In light of the events of recent days and considering the living history of the University, I’d like to encourage the whole UNC community to read Pauli Murray’s memoir "Song in a Weary Throat."

Murray, an African-American woman who was raised in Durham had ancestors who were prominent planters in Orange County. One of her white ancestors was a UNC trustee. 

She applied for admission to the UNC graduate school in 1938, hoping to study public welfare and sociology. I graduated from the successor program to the one she hoped to attend — the School of Social Work — in 1993. Her application became a test case. At the time, it was against the law for UNC to admit African Americans.

Some students were outraged by her application, and there were letters both for and against her admission in the DTH and the local press. One student threatened to tar and feather any Black person who tried to join her in class. 

Murray appealed directly to Frank Porter Graham for a positive response to her request. He responded that the decision was up to the North Carolina General Assembly. Murray’s aunt in Durham discouraged her attempts to gain admission to UNC. She was worried that the attention brought to the family by the case would cause her to lose her job as a public school teacher in Durham and the pension that she hoped to receive. 

Ultimately, Murray’s application was denied. Rather than allow her admission to the graduate school at UNC, the General Assembly created a graduate school at North Carolina Central University instead, furthering the flawed doctrine of separate but equal educational opportunity. That graduate school closed days after it opened, as only one student enrolled. 

Murray went on to become a leader in the civil rights and women’s rights movements. She was a poet, an attorney and, in 1977, became the first African-American woman to be ordained as an Episcopal priest. As a child she had worshipped at the Chapel of the Cross, as had her enslaved ancestors, in the balcony apart from the white worshippers.
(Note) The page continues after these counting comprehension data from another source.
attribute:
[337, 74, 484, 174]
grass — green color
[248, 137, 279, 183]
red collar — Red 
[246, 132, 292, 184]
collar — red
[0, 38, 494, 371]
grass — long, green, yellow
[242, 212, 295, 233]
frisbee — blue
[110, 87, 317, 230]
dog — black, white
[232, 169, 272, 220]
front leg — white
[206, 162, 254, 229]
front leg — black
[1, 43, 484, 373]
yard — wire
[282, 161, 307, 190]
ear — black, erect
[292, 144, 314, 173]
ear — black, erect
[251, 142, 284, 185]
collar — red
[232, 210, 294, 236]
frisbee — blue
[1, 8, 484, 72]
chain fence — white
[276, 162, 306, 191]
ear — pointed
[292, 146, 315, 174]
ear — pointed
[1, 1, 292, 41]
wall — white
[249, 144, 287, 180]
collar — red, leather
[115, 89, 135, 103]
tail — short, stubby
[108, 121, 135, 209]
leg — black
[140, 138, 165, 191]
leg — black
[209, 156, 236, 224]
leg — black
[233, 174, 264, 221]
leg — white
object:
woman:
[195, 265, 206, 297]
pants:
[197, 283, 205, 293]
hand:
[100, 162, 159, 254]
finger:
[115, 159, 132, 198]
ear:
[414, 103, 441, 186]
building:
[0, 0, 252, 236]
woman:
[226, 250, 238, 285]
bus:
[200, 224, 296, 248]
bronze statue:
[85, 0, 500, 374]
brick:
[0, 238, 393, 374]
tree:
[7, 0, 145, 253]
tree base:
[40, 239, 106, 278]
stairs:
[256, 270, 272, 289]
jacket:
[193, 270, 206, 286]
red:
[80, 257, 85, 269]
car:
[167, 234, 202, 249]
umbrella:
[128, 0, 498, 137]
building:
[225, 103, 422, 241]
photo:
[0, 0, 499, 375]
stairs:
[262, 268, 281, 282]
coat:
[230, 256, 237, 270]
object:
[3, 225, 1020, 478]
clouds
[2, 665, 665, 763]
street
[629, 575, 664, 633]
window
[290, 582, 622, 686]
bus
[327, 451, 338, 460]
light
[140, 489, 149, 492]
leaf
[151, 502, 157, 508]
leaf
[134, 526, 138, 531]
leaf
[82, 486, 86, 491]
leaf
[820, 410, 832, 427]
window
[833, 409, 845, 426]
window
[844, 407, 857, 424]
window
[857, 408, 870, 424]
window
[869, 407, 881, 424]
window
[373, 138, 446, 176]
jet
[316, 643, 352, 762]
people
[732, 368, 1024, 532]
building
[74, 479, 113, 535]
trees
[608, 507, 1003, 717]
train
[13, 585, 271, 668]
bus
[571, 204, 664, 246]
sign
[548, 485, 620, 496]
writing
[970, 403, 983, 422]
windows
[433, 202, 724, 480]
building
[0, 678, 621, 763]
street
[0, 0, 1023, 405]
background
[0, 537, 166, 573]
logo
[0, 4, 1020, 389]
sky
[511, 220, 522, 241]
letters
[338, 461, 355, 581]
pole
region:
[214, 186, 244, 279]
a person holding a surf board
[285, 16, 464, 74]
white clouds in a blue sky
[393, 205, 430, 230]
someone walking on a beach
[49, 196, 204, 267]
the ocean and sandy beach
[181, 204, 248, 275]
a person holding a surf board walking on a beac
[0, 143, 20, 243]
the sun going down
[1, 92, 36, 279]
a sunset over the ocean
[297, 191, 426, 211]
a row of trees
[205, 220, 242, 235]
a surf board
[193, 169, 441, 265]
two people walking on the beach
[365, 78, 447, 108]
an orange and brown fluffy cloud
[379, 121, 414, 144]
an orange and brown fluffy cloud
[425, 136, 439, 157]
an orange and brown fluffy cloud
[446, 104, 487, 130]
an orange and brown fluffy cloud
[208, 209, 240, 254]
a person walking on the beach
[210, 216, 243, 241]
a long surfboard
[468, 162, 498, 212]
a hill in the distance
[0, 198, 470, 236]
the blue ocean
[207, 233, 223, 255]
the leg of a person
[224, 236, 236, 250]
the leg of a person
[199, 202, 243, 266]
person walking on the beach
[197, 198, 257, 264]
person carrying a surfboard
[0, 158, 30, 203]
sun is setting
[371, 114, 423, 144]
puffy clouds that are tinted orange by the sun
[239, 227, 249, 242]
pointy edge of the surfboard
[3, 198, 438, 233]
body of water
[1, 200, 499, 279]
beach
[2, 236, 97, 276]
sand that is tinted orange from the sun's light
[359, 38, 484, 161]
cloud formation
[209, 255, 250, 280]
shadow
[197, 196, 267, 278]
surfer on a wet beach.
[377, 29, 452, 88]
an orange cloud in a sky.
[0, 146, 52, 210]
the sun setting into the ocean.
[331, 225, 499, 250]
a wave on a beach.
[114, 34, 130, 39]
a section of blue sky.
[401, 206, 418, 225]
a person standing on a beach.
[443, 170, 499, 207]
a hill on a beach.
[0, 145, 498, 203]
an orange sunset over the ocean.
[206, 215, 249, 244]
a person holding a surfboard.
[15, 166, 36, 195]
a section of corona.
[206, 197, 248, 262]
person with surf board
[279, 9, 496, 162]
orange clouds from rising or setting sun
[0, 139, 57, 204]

She celebrated the Eucharist there after her ordination.

She turned down an honorary degree from UNC in 1978. After being initially excited to accept the honor, she declined in the midst of another controversy over segregation, when the General Assembly and UNC were further resisting full integration and fought a lawsuit from the federal government. 

UNC has had a long tradition of making African Americans unwelcome on campus. Silent Sam symbolized that desire to keep the school a place for those with considerable privilege.

Isn’t it time for us to see this history and how it continues to live in the present? If Carolina is to be a great public university, we need to reckon with our history. Let’s hope university leaders will see fit to shine some light, show some courage and promote liberty and equality for all. Pauli Murray can show us the way.